Please copy the items below word for word, beginning at the line that contains "INPUT: image. TARGET: <item>liver</item>." and stopping after the line that contains "176L61 225L75 242L94". Leave the pictures out of your copy.

(Records)
◆ ◆ ◆

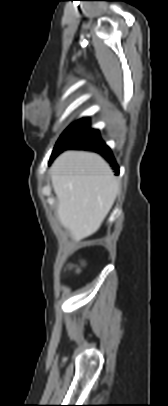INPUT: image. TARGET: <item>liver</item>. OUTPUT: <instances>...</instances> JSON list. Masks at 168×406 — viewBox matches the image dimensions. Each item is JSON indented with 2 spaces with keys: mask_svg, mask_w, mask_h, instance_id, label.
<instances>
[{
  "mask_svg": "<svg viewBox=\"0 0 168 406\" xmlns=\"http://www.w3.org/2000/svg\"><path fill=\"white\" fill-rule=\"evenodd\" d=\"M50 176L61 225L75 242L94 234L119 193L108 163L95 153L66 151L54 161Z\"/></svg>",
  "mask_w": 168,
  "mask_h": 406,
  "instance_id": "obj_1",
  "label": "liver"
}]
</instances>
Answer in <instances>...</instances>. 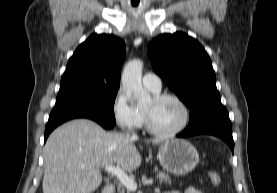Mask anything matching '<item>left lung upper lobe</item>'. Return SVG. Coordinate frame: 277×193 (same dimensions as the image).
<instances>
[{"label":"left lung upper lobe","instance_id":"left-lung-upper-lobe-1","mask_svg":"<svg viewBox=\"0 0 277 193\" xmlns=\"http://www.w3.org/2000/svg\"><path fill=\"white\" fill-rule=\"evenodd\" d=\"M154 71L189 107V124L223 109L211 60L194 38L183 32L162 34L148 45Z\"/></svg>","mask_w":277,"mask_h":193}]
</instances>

◆ ◆ ◆

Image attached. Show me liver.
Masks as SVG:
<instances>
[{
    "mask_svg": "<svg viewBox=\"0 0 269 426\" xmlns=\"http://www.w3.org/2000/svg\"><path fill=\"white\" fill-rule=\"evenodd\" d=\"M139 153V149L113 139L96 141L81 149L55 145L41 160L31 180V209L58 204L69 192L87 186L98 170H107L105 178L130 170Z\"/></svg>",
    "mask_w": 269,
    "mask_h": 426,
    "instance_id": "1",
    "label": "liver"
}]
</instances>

◆ ◆ ◆

**REPLY:**
INPUT: image. TARGET: <item>liver</item>. OUTPUT: <instances>...</instances> JSON list. Masks at 168×406 — viewBox matches the image dimensions. Each item is JSON indented with 2 spaces with keys: mask_svg, mask_w, mask_h, instance_id, label.
<instances>
[{
  "mask_svg": "<svg viewBox=\"0 0 168 406\" xmlns=\"http://www.w3.org/2000/svg\"><path fill=\"white\" fill-rule=\"evenodd\" d=\"M50 176L61 225L75 242L94 234L119 193L108 163L95 153L66 151L54 161Z\"/></svg>",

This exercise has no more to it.